§ **Assigned task**:
Replace every "label" with "category" in the items below and write all their lines out again, changing nothing else. Leave the pictures out of your answer.

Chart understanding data
>>

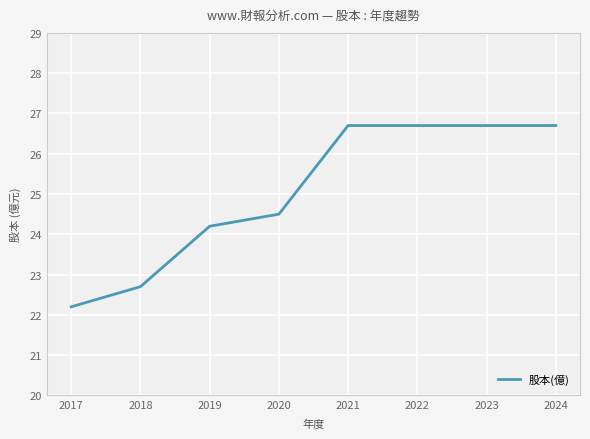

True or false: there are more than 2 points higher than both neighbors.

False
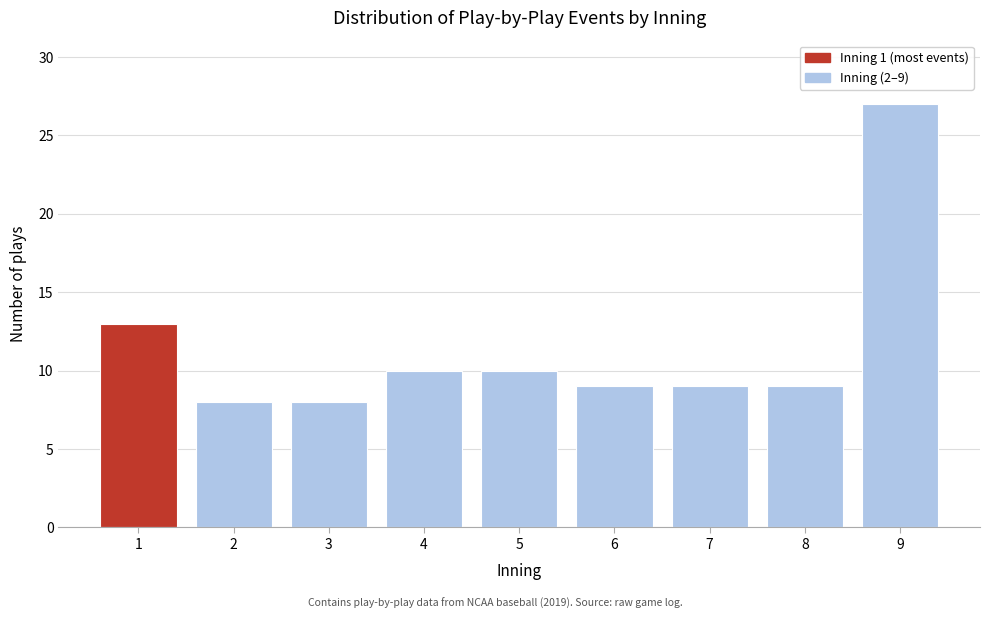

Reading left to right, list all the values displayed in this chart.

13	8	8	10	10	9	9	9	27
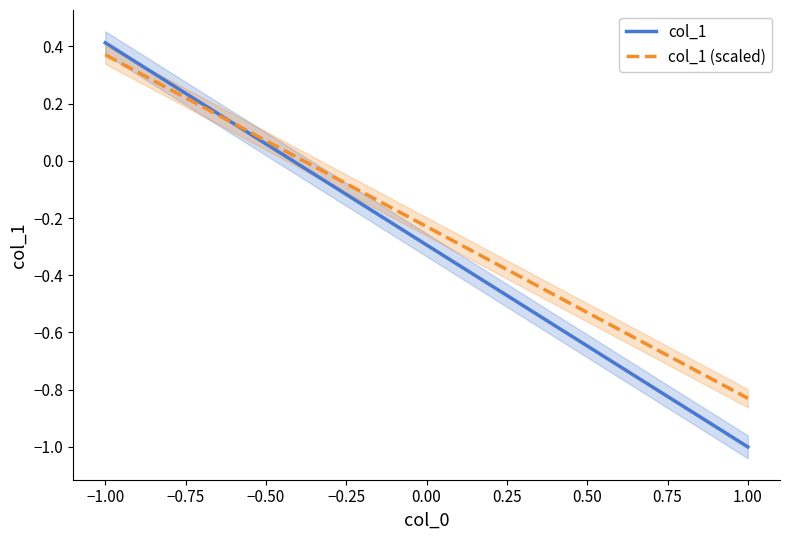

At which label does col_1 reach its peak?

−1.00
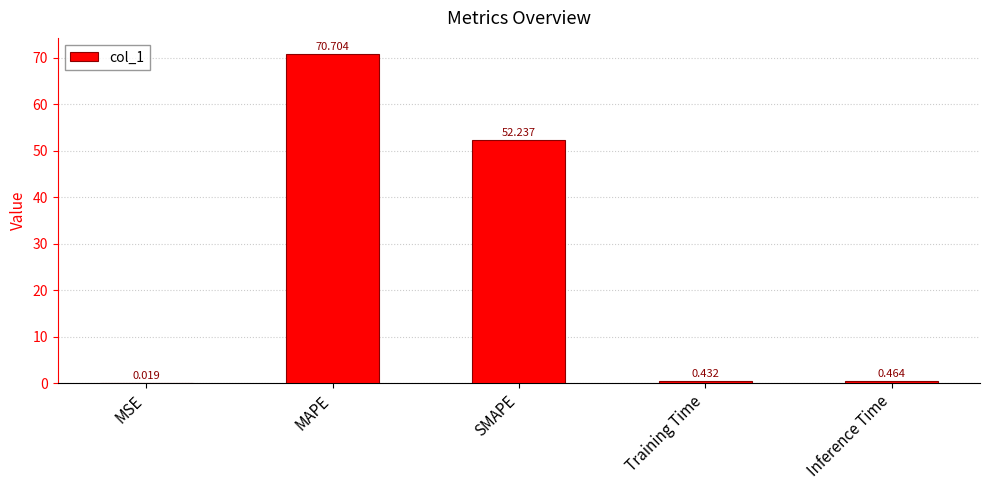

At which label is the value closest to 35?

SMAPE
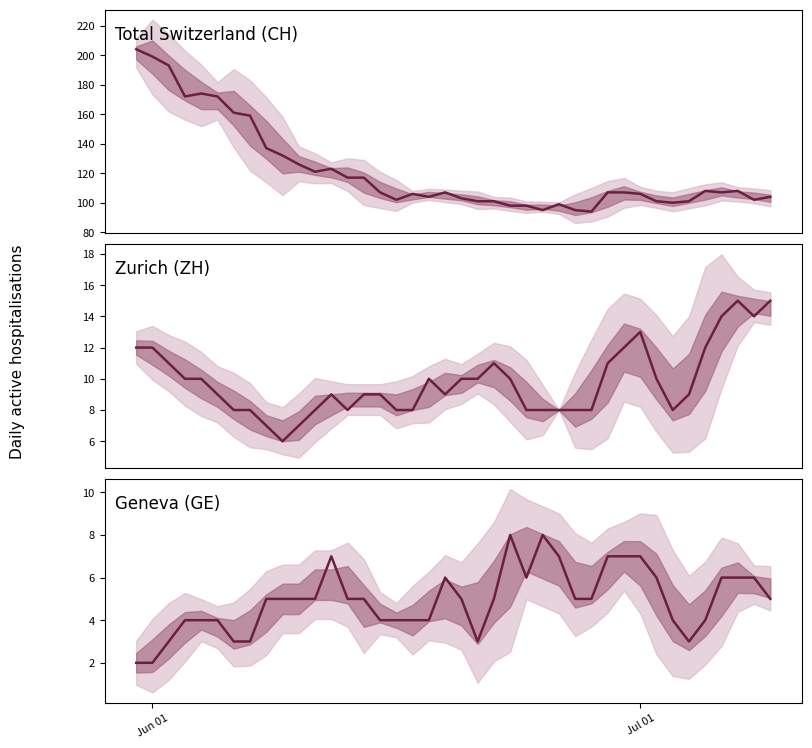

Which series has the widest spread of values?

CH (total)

<<

§ **Result of this exercise**:
True or false: there are more than 2 points higher than both neighbors.

False

Reading left to right, list all the values displayed in this chart.

13	8	8	10	10	9	9	9	27

At which category does col_1 reach its peak?

−1.00

At which category is the value closest to 35?

SMAPE

Which series has the widest spread of values?

CH (total)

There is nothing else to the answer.